何かが軋む音がした。昇を見ると、怒りに顔を歪ませて歯をきつく食いしばっている。
――もっと怒れよ。お前は俺より下なんだから、そうやって虚しく吠えてろよ。
自分の手のひらで踊る少年に笑いがこみ上げてくる。
「勉強できないじゃないか、どうしてくれんだよ」
突然、沸点を迎えた彼は、叫びながらタケシに突っ込んだ。不意を突かれたタケシは、大きくバランスを崩すが、なんとか踏み止まる。
「てんめぇ!」
そして、怒りを力に変えて感情のままに彼を蹴飛ばす。
「っ……」
蹴りは見事に腹に入り、昇は身体をくねらせ泣きはじめる。なさけねぇ、こんくらいで。心の中で吐き捨てて負け犬を見下した。
「賢太郎、こいつ、シメようぜ」
タカシは顔を真っ赤にして今にも殴りかかりそうだ。
「あぁ、いいぜ。イチロウ、お前もやれよ」
許可を出す。反対する理由なんて全く無い。むしろもっといじめたい。
「おうよ」
後ろから待ってましたと言うように、巨体が昇に近づいていき、昇を無理やり立ち上がらせる。
「好きにしていいよな?」
「あぁ、いいぜ」
「やった」
「俺にもやらせろ」
答えるやいなやイチロウが力強く膝蹴りを叩き込み、タケシは容赦なく殴りかかった。俺はその様子を一瞥した後、教室を見渡す。誰もが恐れるようにこっちを見ない。気持ちいい。俺がこいつらを支配してる。
「おい、賢太郎もやれよ」
振り返ると、下半身を裸にされ、涙で顔をぐちゃぐちゃにした負け犬を二人が愉快そうにこっちに示している。
「おう、今行く」
弱者が強者に逆らったんだ、もっと罰を与えないとな。俺は、タケシが置いた筆箱に手を伸ばした。

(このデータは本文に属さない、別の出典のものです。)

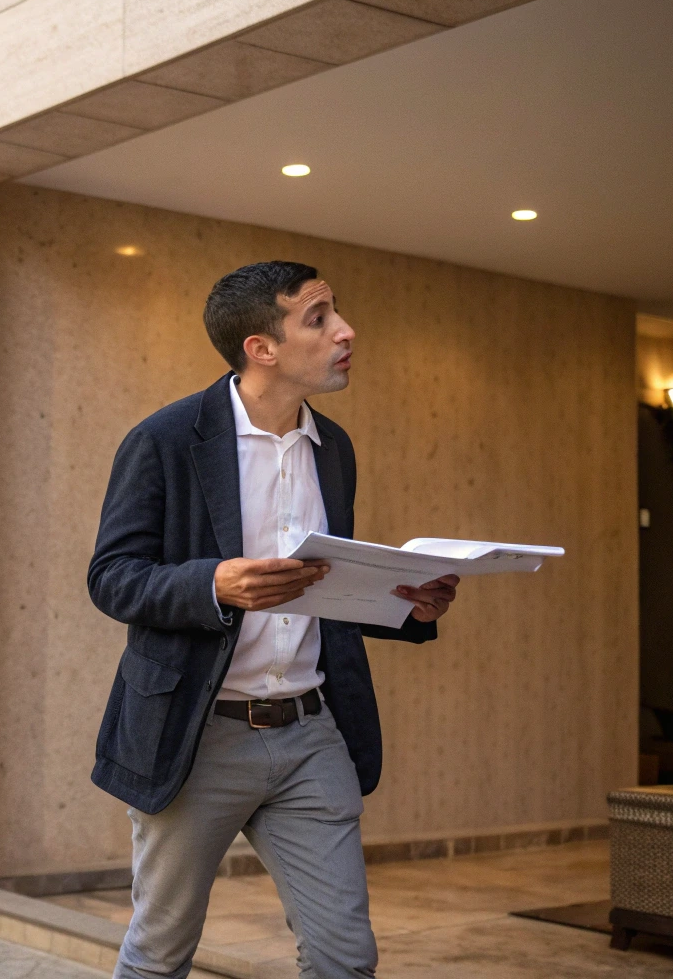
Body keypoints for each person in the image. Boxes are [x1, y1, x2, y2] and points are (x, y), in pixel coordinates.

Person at [88, 262, 461, 979]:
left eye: (336, 313)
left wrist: (405, 606)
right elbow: (111, 578)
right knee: (160, 952)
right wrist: (216, 584)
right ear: (262, 347)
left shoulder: (335, 448)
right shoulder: (165, 440)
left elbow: (323, 588)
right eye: (318, 319)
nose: (345, 331)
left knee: (345, 959)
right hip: (197, 738)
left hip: (312, 734)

「ガリ勉、お前、父親に貰ったとかでこれ宝物だっていってたよな」
ボロボロになった少年の目の前で筆箱を振る。
「…………」
彼はもう、答える気力も無いようだ。
「無視するとはいい度胸だな」
蹴りつける。罰として後でこの格好のまま校内を一周してもらうかな。考えるだけで身体の底から笑いが溢れる。だけど、その前にひとつ刑執行だ。
「罰としてこれは、そうだな……ゴミ箱行きだな」
屍のようであった少年は、バッと頭を上げる。瞳がやめてくれと訴える
――いいな、この感じ。
人を掌握する感じ。自分の強さが実感できる。
「じゃ、刑執行」
俺はゴミ箱に向かって投げるモーションに入った。
「やめろ……」
掠れた声を張り上げ、襲いかかってくる昇は、タケシとイチロウに容赦なく押さえつけられる。
――無様だな。
そうして筆箱は宙に舞った。自然と笑みが浮かぶ。距離も勢いもバッチリだ。しかし、それはゴミ箱に着地する事なく空中で止まった。
「どういうつもりだよ、転校生」
片手で筆箱を受け止めた少女、セーラー服に黒タイツという不可思議な出で立ちをした彼女に脅すように問いかけた。
「別に、通行の邪魔だったから」
転校生は俺の怒りに怯みもせずに言い放つと
「じゃあ、後は好きにして」
筆箱を地面に落とし、そう言い残して教室を出て行った。空間に沈黙が落ちて、白けたような空気が流れる。
「なんだあいつ、馬鹿にしやがって」
完璧ないじめを壊しやがって。俺に歯向かいやがって。憤怒を噛みしめるように吐き捨てた。見下すような物言い、能面のような無表情、全てが気に食わない。
「気に食わねぇ、気に食わねぇ、気に食わねぇ……」
唱えれば唱えるほど浸透していく熱い感情。俺を見下しやがって
「ほんっと、気に食わねぇ」
叫ぶと同時に拳を壁に叩きつけた。痛みなんて感じない。全てが奴への怒りに変わっていく。この怒りをどうしたらいい?   何にぶつければいい?
「決まってるじゃねぇか……」
俺は感情の全てを笑顔に変えた。